BB84 and B92 protocols: what is maximum and minimum bits that Alice and Bob might agree on?

Question

Say Alice wants to transmit a 10-bit key.

For the BB84 protocol, if we assume that Alice and Bob use the same basis to encode and decode 6 qubits (and different ones for the other 4), then what would be the maximum and minimum bits they might agree on?

Would the minimum number be 6 because they use the same basis 6 times and the maximum be 10? (in case Bob measures the same value even when using a different basis)

Also, since they disagree on the basis 4 times, are there $2^4$ possible runs of this protocol possible?
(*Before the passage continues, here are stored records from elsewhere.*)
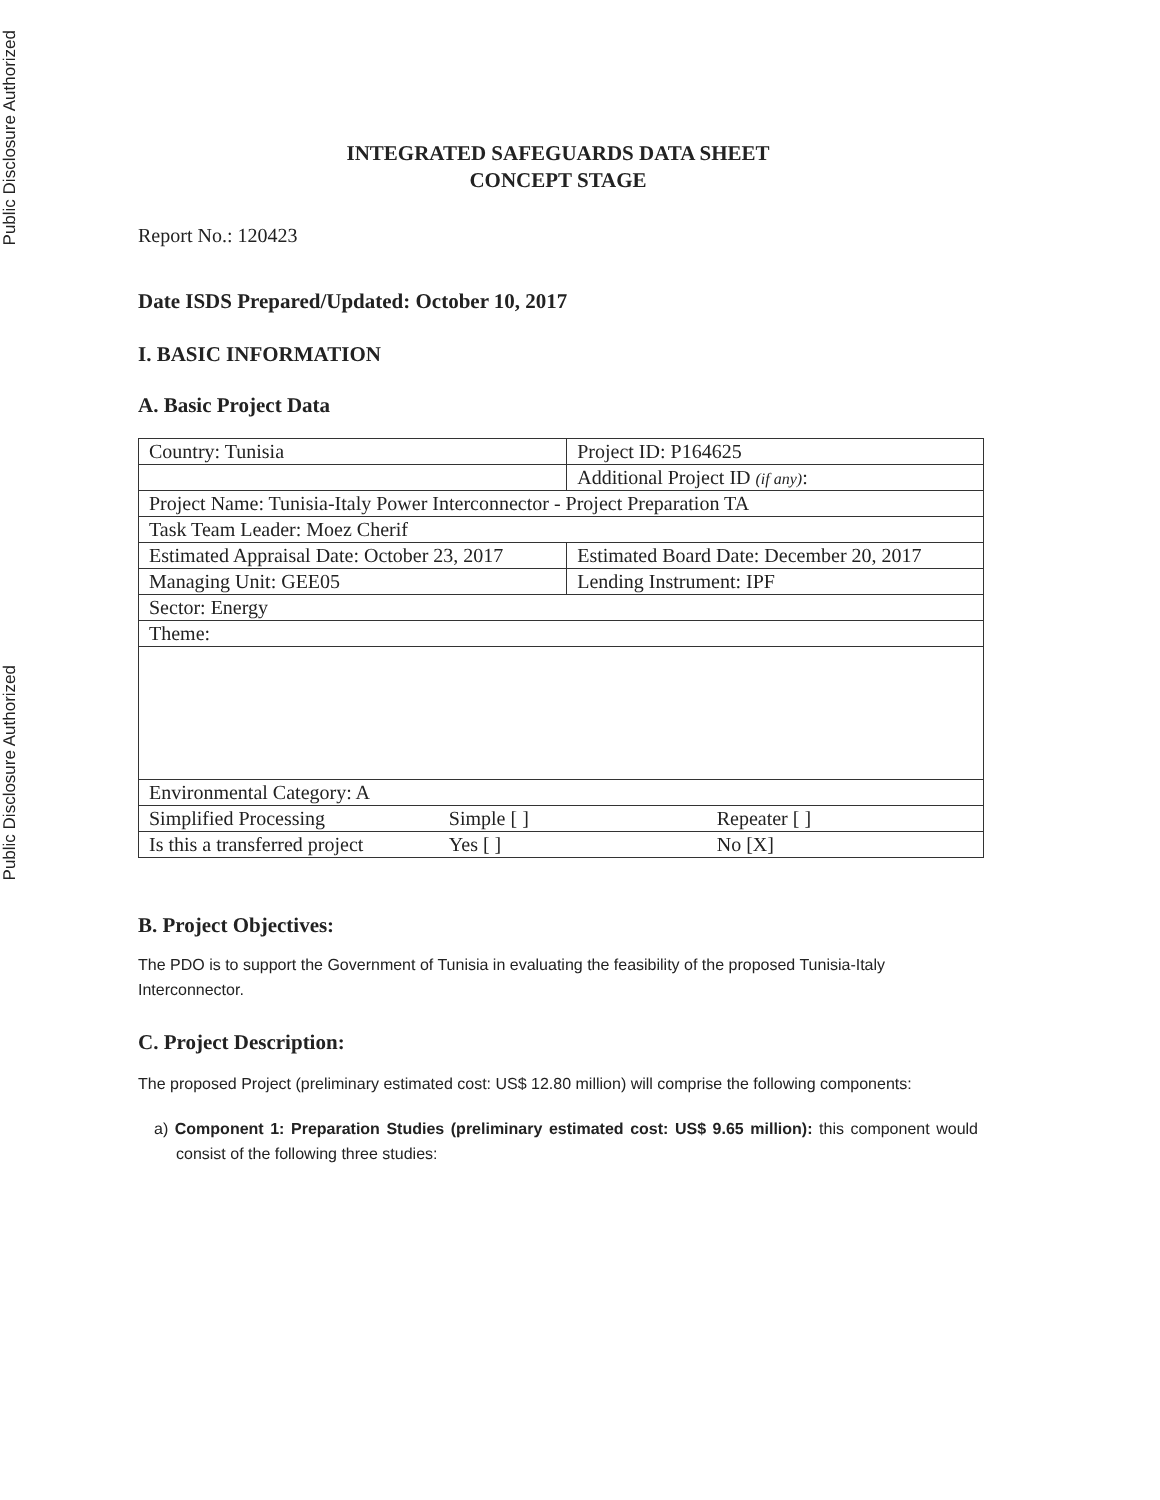Public Disclosure Authorized
Public Disclosure Authorized
INTEGRATED SAFEGUARDS DATA SHEET
CONCEPT STAGE
Report No.: 120423
Date ISDS Prepared/Updated: October 10, 2017
I. BASIC INFORMATION
A. Basic Project Data
| Country: Tunisia | | Project ID: P164625 |
| | | Additional Project ID (if any) : |
| Project Name: Tunisia-Italy Power Interconnector - Project Preparation TA | | |
| Task Team Leader: Moez Cherif | | |
| Estimated Appraisal Date: October 23, 2017 | | Estimated Board Date: December 20, 2017 |
| Managing Unit: GEE05 | | Lending Instrument: IPF |
| Sector: Energy | | |
| Theme: | | |
| Environmental Category: A | | |
| Simplified Processing | Simple [ ] | Repeater [ ] |
| Is this a transferred project | Yes [ ] | No [X] |
B. Project Objectives:
The PDO is to support the Government of Tunisia in evaluating the feasibility of the proposed Tunisia-Italy Interconnector.
C. Project Description:
The proposed Project (preliminary estimated cost: US$ 12.80 million) will comprise the following components:
a) Component 1: Preparation Studies (preliminary estimated cost: US$ 9.65 million): this component would consist of the following three studies:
Extension: How would one go about doing the above analysis for B92?

Answer 1

I’m not exactly sure what is meant by “the bits they agree on”, but I would interpret it slightly differently to you. If Alice and Bob don’t agree on the same basis, they discard those bits, so they have a maximum of 6. If everything works perfectly, all 6 bits should be equal. Of course, in the real world, there are experimental imperfections and it could be that as few as 0 agree.

I’m also unsure why you’re counting the number of “possible runs” of the protocol. But I suppose I would count the number of possible basis choices. I forget if we’re talking about a 4-state or 6-state protocol here (2 bases or 3 bases) so let k be the number of bases. Each of the agreeing rounds has k different ways it could have occurred. The non-agreeing rounds have k(k-1) different ways the bases could have been chosen. This means that overall there are $$\binom{10}{6}k^6(k(k-1))^4$$ different ways that result in the described situation. That’s out of the $k^{20}$ different choices overall.